Life Recorder
In 2006, writing about future threats on privacy, I described a life recorder:
A “life recorder” you can wear on your lapel that constantly records is still a few generations off: 200 gigabytes/year for audio and 700 gigabytes/year for video. It’ll be sold as a security device, so that no one can attack you without being recorded.

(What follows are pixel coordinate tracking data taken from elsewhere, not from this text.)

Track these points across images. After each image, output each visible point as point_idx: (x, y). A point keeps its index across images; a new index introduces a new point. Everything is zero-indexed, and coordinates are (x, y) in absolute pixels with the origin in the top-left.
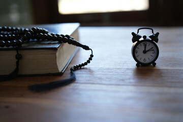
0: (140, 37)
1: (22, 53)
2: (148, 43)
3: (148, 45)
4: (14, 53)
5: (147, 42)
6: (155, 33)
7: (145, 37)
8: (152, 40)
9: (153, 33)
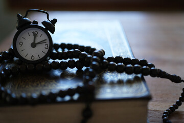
2: (40, 32)
6: (51, 19)
9: (48, 18)
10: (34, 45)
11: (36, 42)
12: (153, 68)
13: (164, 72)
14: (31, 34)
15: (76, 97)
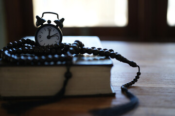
0: (44, 21)
1: (72, 69)
2: (53, 29)
3: (52, 30)
4: (63, 70)
5: (52, 27)
6: (60, 18)
7: (49, 22)
8: (57, 26)
9: (58, 18)
10: (49, 37)
11: (51, 35)
12: (112, 52)
13: (125, 59)
14: (47, 30)
15: (64, 63)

I can’t find a quote right now, but in talks I would say that this kind of technology would first be used by groups of people with diminished rights: children, soldiers, prisoners, and the non-lucid elderly.
It’s been proposed:
With GPS capabilities built into phones that can be made ever smaller, and the ability for these phones to transmit both sound and audio, isn’t it time to think about a wearable device that could be used to call for help and accurately report what was happening?
[…]
The device could contain cameras and microphones that activate if the device was triggered to create evidence that could locate an attacker and cause them to flee, an alarm sound that could help locate the victim and also help scare off an attacker, and a set of sensors that could detect everything from sudden deceleration to an irregular heartbeat or compromised breathing.
Just one sentence on the security and privacy issues:
Indeed, privacy concerns need to be addressed so that stalkers and predators couldn’t compromise the device.
Indeed.
Oz Ozzie • April 19, 2010 6:47 AM
I was going to write a sci-fi story about this. I fear I’m going to have to get a move on before it’s too late…
This sort of thing requires every to buy in. Since that won’t happen in this society, it’ll grow behind closed-gate opt-in communities, but they’ll have rather different social mores to the one we live in now.